The 2013 model was used to adjust the benchmarking for all previous GHS data sets, which were re-released with the revised population weights by Stats SA, and was still used to calculate weights for the GHS up to and including 2015, even though it is now known that the mid-year population estimates on which the weights are based are incorrect. All the Children Count indicators were re-analysed retrospectively, using the revised weights provided by Stats SA, based on the 2013 model. The estimates are therefore comparable over the period 2002 to 2015. The revised weights particularly affected estimates for the years 2002 – 2007.

It is now thought that the fertility rates recorded in the 2011 population census may have been an accurate reflection of recent trends, with an unexplained upswing in fertility around 2009 after which fertility rates declined gradually.

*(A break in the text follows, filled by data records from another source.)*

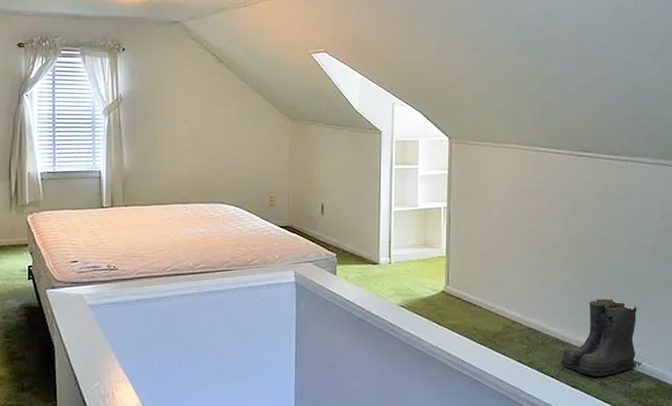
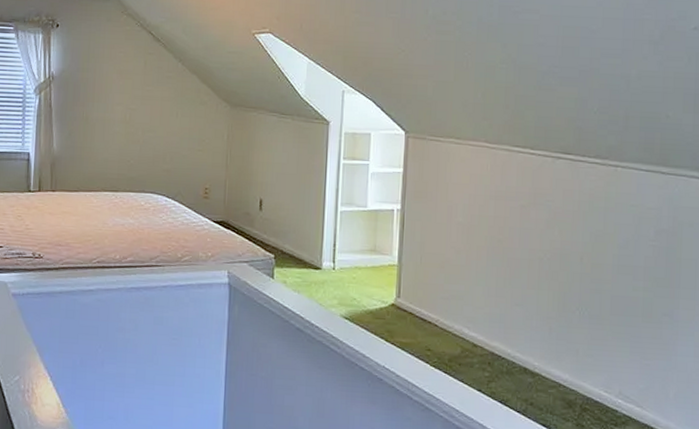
boots: present [560,299,637,376] -> none [528,325,625,416]

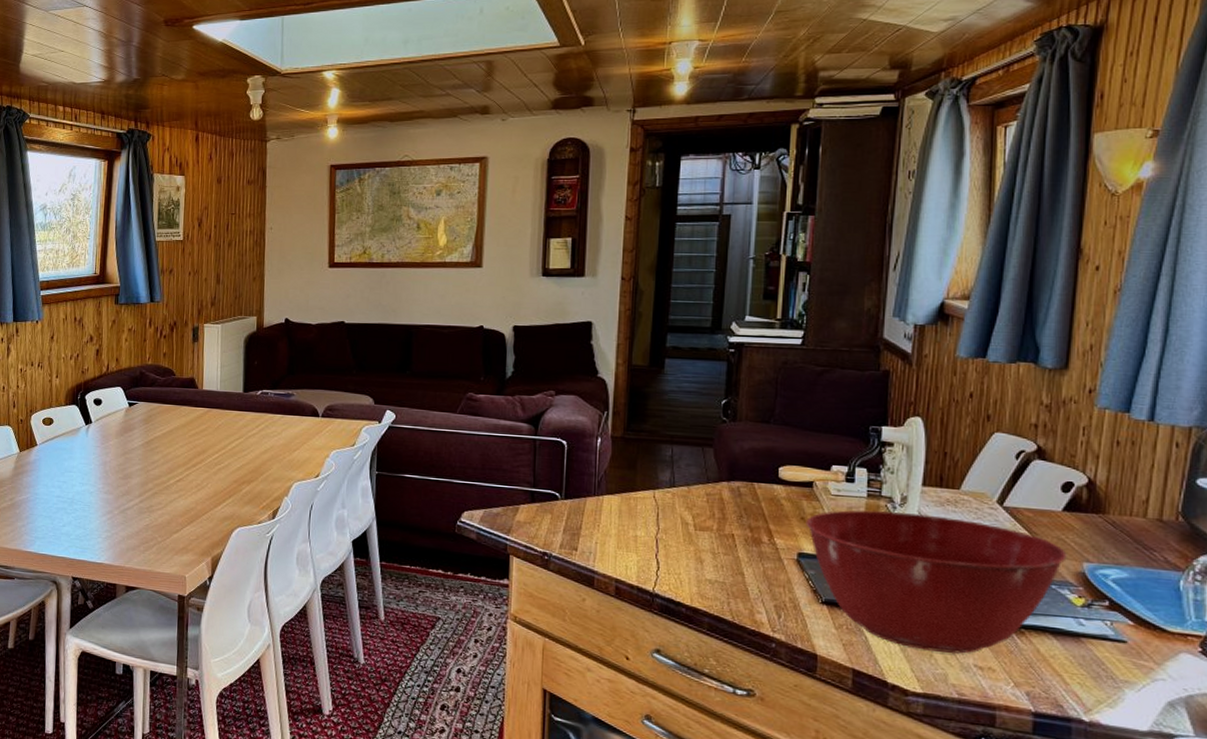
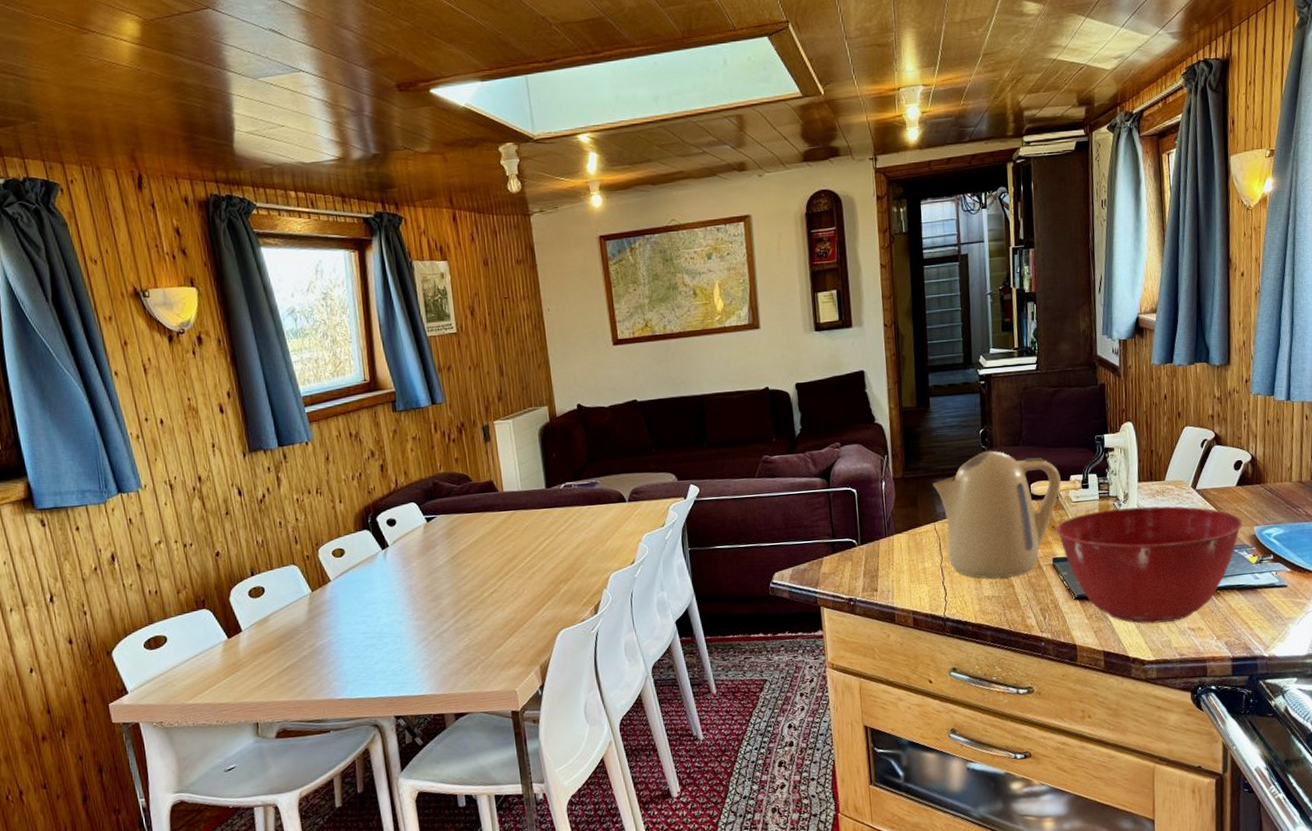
kettle: none [657,423,819,564] -> present [932,450,1061,579]

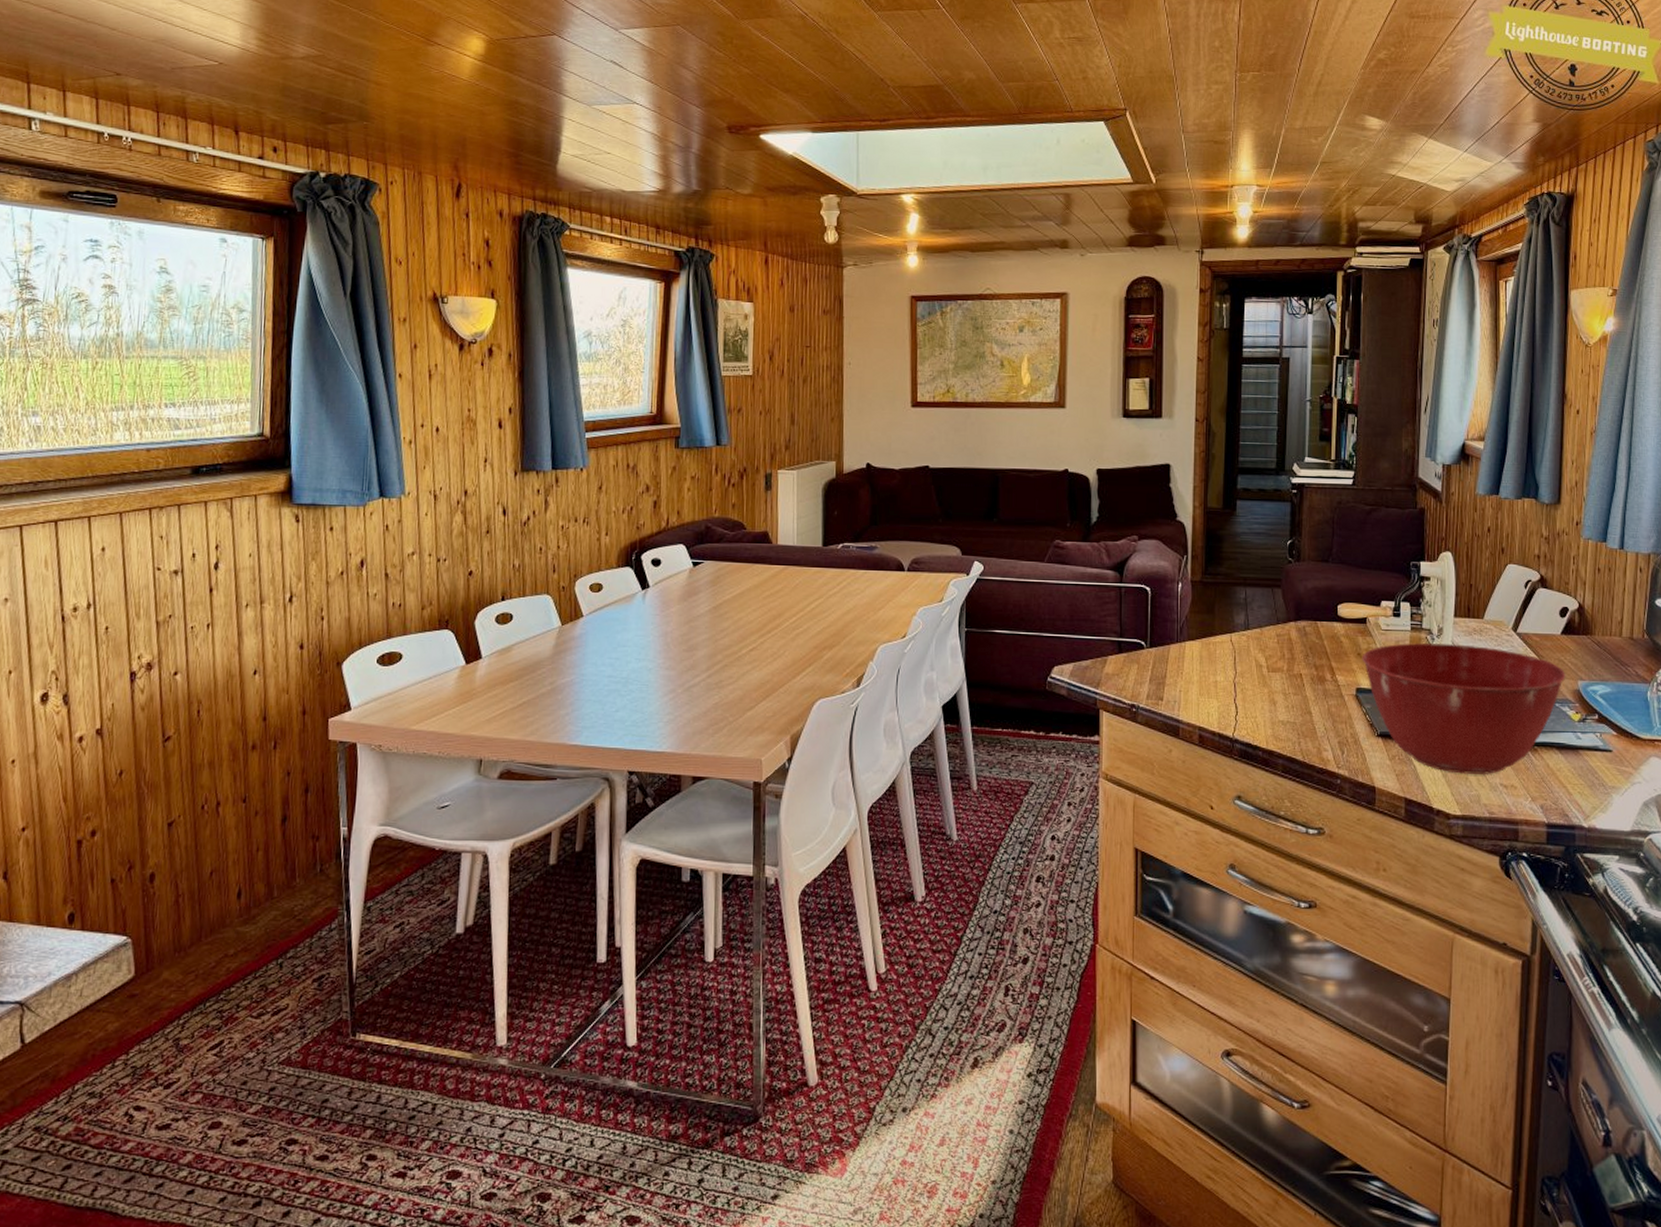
kettle: present [932,450,1061,579] -> none [1232,564,1370,702]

Similar patterns were found in the vital registration data as more births were reported retrospectively to the Department of Home Affairs, and in administrative data from schools, compiled by the Department of Basic Education. In effect, this means that there may be more children in South Africa than appear from the analyses presented in these analyses, where we have applied weights based on a model that it is now known to be inaccurate.

Disaggregation
Statistics South Africa suggests caution when attempting to interpret data generated at low level disaggregation. The population estimates are benchmarked at the national level in terms of age, sex and population group while at provincial level, benchmarking is by population group only. This could mean that estimates derived from any further disaggregation of the provincial data below the population group may not be robust enough.

Reporting error
Error may be present due to the methodology used, i.e. the questionnaire is administered to only one respondent in the household who is expected to provide information about all other members of the household. Not all respondents will have accurate information about all children in the household. In instances where the respondent did not or could not provide an answer, this was recorded as “unspecified” (no response) or “don’t know” (the respondent stated that they didn’t know the answer).